## The task
Please find each line below that contains the string "Friluftsrådene" and copy those lines out in full.

## Data provided
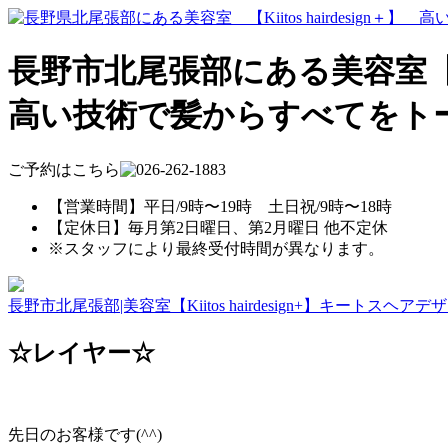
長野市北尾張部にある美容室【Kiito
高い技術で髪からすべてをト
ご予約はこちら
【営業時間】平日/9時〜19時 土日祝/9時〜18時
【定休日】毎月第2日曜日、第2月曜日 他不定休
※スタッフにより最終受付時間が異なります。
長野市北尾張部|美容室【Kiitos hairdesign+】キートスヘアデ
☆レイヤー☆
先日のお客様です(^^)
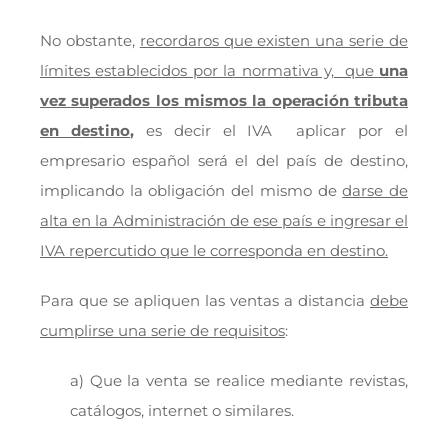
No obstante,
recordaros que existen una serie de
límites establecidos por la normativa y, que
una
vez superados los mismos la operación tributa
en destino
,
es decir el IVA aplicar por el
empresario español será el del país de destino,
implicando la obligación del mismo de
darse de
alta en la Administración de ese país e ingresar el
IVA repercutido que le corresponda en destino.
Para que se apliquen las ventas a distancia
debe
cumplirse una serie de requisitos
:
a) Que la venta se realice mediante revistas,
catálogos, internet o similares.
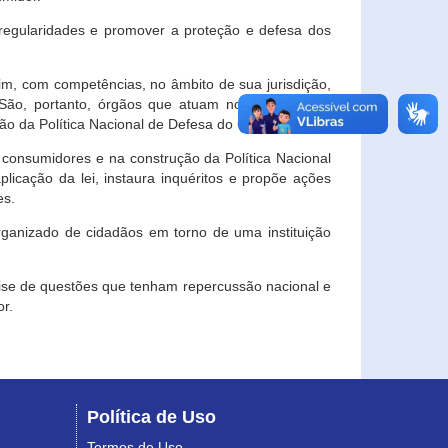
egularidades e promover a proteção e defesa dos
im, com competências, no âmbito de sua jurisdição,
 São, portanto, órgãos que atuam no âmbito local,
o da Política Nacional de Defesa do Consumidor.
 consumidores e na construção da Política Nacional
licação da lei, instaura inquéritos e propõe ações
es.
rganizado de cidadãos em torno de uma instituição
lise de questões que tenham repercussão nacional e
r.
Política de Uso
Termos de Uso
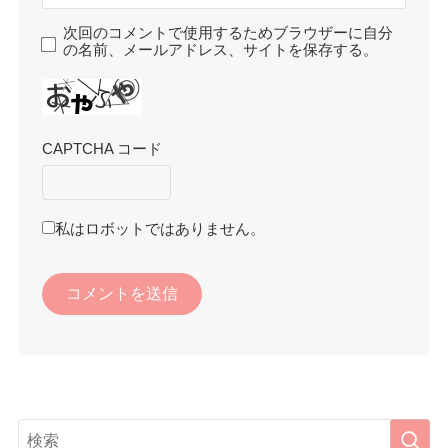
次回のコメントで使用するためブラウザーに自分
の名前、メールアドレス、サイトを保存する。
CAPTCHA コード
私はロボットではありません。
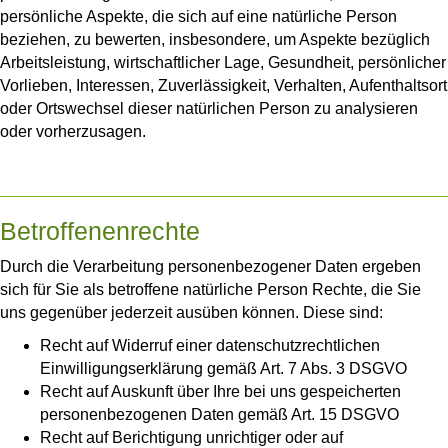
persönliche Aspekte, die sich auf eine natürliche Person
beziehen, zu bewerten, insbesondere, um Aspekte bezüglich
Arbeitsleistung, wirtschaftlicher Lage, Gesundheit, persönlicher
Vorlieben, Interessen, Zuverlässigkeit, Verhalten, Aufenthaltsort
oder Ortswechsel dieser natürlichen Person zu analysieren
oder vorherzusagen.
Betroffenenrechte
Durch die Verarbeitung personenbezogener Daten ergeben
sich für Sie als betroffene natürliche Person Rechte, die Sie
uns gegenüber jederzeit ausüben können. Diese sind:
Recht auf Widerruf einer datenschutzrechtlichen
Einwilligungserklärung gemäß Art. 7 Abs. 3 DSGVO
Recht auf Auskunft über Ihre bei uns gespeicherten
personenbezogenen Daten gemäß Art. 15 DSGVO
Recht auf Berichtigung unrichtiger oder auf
--
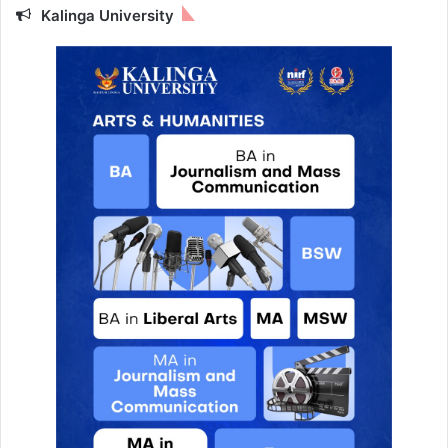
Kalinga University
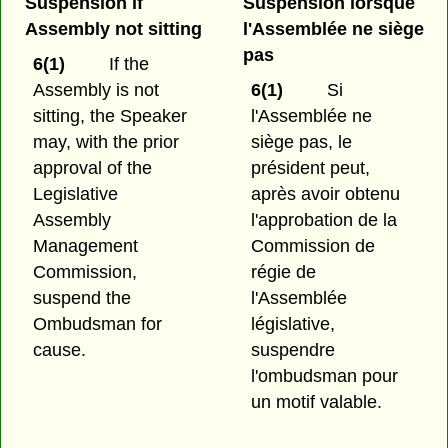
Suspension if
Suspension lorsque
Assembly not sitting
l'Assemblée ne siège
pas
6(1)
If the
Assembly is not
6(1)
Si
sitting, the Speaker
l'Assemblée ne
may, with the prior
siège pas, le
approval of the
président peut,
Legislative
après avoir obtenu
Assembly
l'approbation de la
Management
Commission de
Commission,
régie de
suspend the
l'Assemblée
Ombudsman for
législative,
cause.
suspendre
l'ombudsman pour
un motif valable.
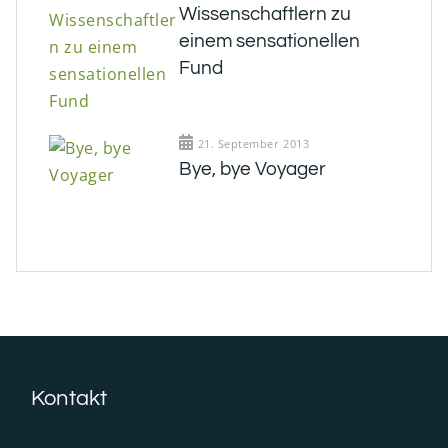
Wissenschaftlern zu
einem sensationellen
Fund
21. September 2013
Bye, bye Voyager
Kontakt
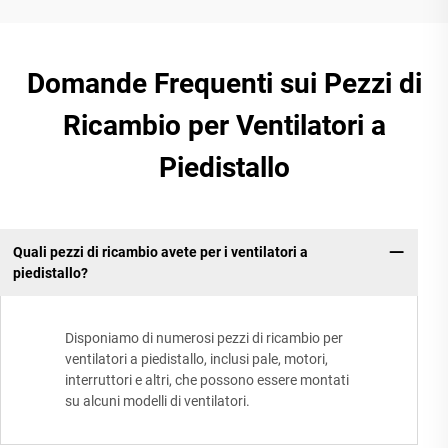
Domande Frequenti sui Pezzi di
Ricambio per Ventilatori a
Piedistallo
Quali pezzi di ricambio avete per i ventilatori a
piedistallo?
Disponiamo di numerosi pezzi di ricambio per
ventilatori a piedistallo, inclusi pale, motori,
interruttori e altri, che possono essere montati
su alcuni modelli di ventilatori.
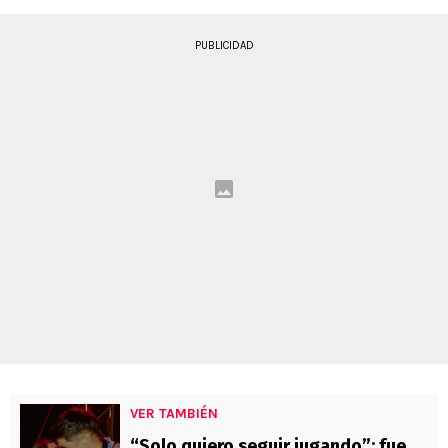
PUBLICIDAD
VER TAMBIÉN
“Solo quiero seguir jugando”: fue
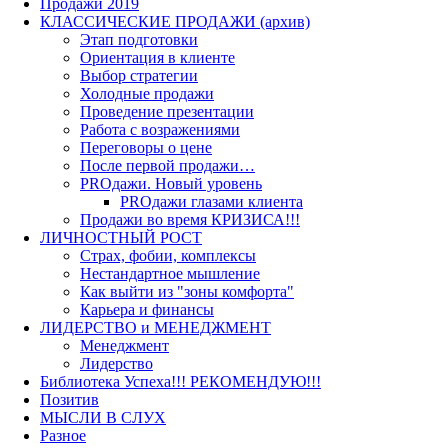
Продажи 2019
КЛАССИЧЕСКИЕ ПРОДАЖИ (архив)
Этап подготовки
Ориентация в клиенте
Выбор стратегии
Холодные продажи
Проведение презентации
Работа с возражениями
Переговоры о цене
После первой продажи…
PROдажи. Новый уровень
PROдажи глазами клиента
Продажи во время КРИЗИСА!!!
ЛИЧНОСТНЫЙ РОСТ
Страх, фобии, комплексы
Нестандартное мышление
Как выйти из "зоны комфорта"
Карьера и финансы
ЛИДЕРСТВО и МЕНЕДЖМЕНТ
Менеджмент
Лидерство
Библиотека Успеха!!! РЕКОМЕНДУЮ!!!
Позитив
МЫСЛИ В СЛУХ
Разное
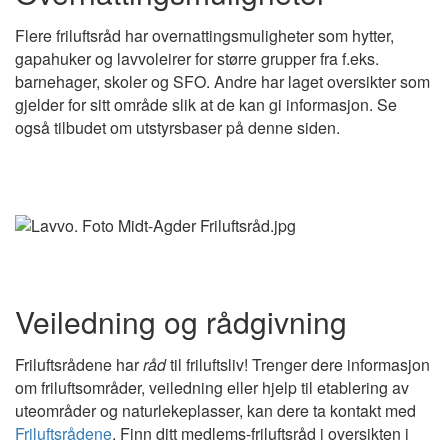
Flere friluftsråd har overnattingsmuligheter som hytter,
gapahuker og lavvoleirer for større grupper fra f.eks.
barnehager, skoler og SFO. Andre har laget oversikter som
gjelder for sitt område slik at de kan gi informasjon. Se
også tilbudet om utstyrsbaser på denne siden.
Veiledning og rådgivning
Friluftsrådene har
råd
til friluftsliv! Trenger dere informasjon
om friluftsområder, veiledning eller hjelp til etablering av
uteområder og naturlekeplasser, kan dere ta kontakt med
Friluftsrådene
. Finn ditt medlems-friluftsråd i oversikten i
==
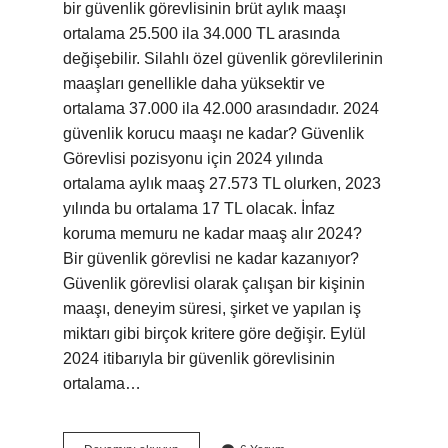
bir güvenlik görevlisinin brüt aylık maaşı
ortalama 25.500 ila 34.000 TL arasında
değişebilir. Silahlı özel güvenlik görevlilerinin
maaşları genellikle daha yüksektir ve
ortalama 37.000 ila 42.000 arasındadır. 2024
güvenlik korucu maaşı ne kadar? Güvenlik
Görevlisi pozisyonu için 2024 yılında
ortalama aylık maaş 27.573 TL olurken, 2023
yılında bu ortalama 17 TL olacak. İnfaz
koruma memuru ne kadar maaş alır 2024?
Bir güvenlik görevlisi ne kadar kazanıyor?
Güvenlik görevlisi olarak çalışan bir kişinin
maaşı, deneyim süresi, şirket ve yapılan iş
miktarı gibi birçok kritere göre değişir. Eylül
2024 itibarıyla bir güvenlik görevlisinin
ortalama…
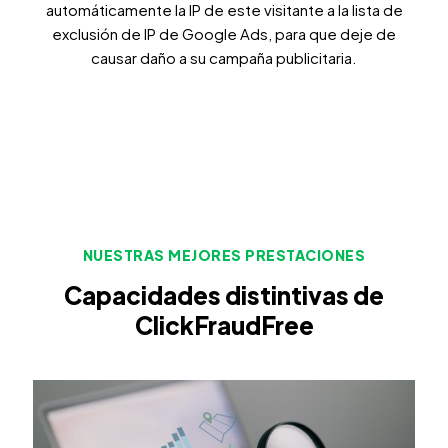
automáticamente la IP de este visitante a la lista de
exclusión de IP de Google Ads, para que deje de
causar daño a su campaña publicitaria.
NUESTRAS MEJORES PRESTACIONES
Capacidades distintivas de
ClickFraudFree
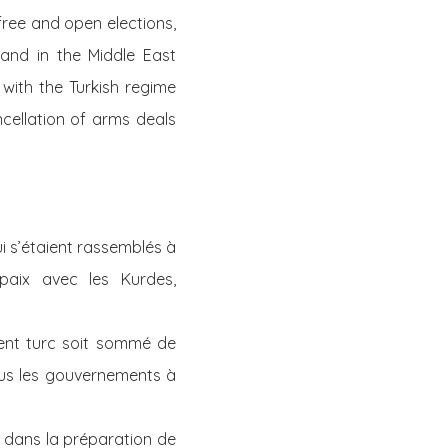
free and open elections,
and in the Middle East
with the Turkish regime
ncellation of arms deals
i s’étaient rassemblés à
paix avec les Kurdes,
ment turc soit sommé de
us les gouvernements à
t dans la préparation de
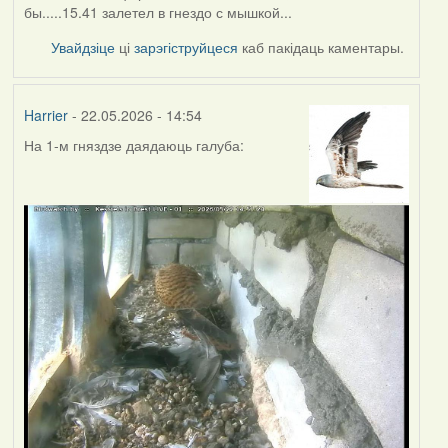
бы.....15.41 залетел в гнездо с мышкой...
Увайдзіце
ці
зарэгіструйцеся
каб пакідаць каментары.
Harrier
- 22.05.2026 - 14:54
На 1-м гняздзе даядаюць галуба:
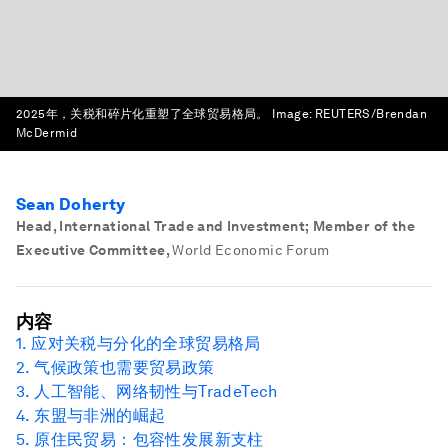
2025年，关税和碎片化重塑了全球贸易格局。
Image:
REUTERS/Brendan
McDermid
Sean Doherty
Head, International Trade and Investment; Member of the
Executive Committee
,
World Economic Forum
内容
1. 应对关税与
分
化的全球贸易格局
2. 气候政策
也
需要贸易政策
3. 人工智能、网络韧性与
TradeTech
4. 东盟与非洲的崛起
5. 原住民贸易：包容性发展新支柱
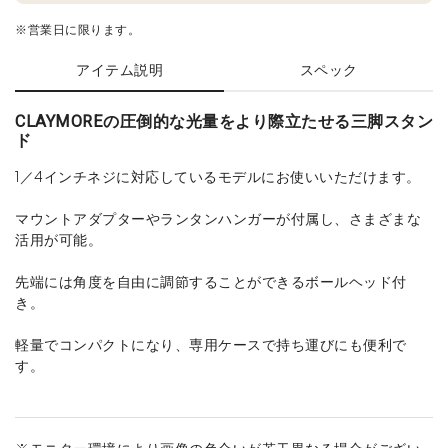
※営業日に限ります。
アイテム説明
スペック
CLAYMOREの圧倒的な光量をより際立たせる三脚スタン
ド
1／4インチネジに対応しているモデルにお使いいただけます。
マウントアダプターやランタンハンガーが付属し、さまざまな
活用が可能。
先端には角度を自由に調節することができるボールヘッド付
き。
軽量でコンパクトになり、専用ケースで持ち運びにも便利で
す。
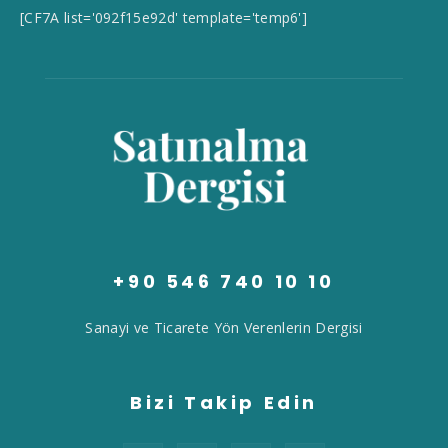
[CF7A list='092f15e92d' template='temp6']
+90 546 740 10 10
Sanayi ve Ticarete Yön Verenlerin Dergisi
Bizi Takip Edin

## Output for this exercise
Friluftsrådene har
Friluftsrådene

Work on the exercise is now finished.